-- DOCUMENT EXTRACT --
The Steve Sinnott Foundation School Partnerships Programme between schools in the UK and other countries brings lasting benefits for young people wherever they live.
School partnerships offer young people the opportunity to:
  • Link directly with international peers.
  • Have a greater understanding of challenging global issues.
  • Create meaningful cross-cultural relationships. Collaborate on curriculum-based activities.
  • Gain a fuller understanding of other countries and cultures.
School partnerships also enableteachers to:
  • Share best practice with colleagues overseas.
  • Learn from education systems in other countries.

Case Study – St Paul’s Church of England Primary School & Lahare Pipal School


What is a school partnership?
A successful school partnership will benefit all schools equally and be sustainable. In order to meet these two aims, we recommend that you:
  • Make long-term plans to commit time and resources to the partnership.
  • Ensure partners contribute equally.
  • Create a task force and involve more teachers and young people as the partnership develops.
  • Agree shared goals for the partnership between schools.
  • Involve others such as parents, media and businesses.
What are the challenges of a school partnership?

Regular communication often proves to be the greatest challenge for schools, especially when there are differences in access to postal services and communications technology. For many schools, using the internet is just not possible, while for others access may be intermittent, for example at weekends or once a month when a teacher visits an urban centre. This will have an impact on the nature of the partnership and it is important that schools are aware and tolerant of the limitations of their partner school.

Top 5 Tips

1) Set up a task force with a coordinator.
2) Make sure everyone in the school community knows what’s going on.
3) Establish a dedicated noticeboard.
4) Establish regular communication through newsletter items and agenda items for the governing body.
5) Make use of school technology such as rolling information screens and school radio.

Remember:
  • Partner schools are responsible for developing and maintaining communication that works for both schools.
  • Perceptions about timescales differ. It is important partner schools are aware of the other’s constraints.
  • Be aware of making assumptions about your partner school’s resources and level of English
And if things go wrong:
  • Restart communication.
  • Try different forms of communication such as a telephone call.
  • If other things have got in the way of keeping the partnership going from your end – keep calm and carry on!

-- WORK TASK 1 --
Can you extract the passage on school partnerships, word for word, from "The Steve Sinnott" up to and including "with international peers."?

[Saved entries]
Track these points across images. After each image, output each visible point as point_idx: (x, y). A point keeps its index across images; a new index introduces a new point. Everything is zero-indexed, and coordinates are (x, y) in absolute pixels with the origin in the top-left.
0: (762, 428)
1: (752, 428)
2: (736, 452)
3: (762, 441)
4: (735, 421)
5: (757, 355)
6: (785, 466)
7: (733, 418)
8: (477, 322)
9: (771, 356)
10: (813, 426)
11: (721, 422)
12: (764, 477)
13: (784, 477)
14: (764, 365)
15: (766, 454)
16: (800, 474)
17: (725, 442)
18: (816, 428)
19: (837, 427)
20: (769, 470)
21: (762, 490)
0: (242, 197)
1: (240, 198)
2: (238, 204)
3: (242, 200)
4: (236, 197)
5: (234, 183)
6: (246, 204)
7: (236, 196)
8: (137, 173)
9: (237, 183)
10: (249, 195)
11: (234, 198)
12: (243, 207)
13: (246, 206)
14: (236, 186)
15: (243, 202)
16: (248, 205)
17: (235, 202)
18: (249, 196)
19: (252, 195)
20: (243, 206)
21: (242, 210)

-- WORK TASK 2 --
Could you convert the saved entries listing, from its first line up to and including the line with "4: (236, 197)", into a Markdown table with a Row column for the row number and a Line column for the line, leaving out blank lines?

-- EXERCISE ANSWER 1 --
The Steve Sinnott Foundation School Partnerships Programme between schools in the UK and other countries brings lasting benefits for young people wherever they live.
School partnerships offer young people the opportunity to:
  • Link directly with international peers.

-- EXERCISE ANSWER 2 --
| Row | Line |
|---|---|
| 1 | Track these points across images. After each image, output each visible point as point_idx: (x, y). A point keeps its index across images; a new index introduces a new point. Everything is zero-indexed, and coordinates are (x, y) in absolute pixels with the origin in the top-left. |
| 2 | 0: (762, 428) |
| 3 | 1: (752, 428) |
| 4 | 2: (736, 452) |
| 5 | 3: (762, 441) |
| 6 | 4: (735, 421) |
| 7 | 5: (757, 355) |
| 8 | 6: (785, 466) |
| 9 | 7: (733, 418) |
| 10 | 8: (477, 322) |
| 11 | 9: (771, 356) |
| 12 | 10: (813, 426) |
| 13 | 11: (721, 422) |
| 14 | 12: (764, 477) |
| 15 | 13: (784, 477) |
| 16 | 14: (764, 365) |
| 17 | 15: (766, 454) |
| 18 | 16: (800, 474) |
| 19 | 17: (725, 442) |
| 20 | 18: (816, 428) |
| 21 | 19: (837, 427) |
| 22 | 20: (769, 470) |
| 23 | 21: (762, 490) |
| 24 | 0: (242, 197) |
| 25 | 1: (240, 198) |
| 26 | 2: (238, 204) |
| 27 | 3: (242, 200) |
| 28 | 4: (236, 197) |